#### The input ####

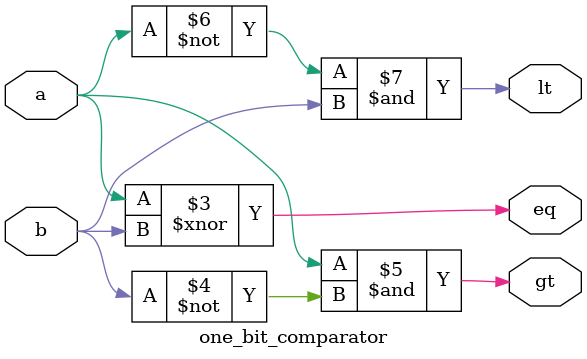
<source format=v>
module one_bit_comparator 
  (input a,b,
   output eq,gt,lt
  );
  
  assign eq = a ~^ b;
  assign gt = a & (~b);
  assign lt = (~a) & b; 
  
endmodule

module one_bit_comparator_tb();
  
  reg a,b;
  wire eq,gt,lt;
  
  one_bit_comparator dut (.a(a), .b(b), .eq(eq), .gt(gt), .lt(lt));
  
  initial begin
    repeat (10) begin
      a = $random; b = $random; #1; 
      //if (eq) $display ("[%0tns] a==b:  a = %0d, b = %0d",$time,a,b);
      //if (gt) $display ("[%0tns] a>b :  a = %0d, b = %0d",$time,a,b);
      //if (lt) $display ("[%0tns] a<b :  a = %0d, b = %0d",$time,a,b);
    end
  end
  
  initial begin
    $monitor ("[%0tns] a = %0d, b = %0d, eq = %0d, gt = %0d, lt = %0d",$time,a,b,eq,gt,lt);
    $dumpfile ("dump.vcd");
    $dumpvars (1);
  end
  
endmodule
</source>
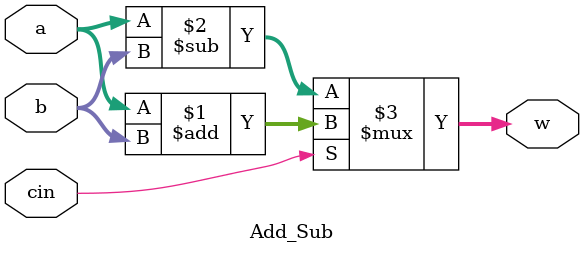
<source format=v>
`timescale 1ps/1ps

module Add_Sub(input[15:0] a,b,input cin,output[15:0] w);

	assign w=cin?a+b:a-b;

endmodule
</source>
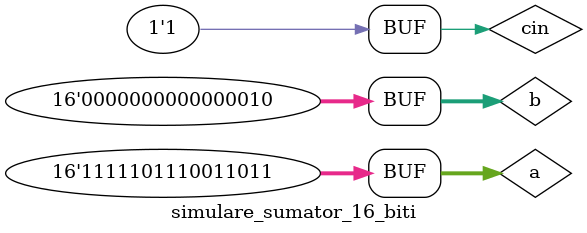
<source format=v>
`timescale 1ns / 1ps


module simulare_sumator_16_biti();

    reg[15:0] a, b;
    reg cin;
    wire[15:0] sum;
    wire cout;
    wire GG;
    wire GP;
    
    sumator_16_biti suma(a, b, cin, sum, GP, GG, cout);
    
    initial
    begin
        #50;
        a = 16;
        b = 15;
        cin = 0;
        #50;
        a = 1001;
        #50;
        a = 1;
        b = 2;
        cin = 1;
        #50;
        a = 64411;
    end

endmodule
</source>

####

# What the task requires:
Report each line of the entries where the word "begin" occurs.

# The answer:
  initial begin
    repeat (10) begin
  initial begin
    begin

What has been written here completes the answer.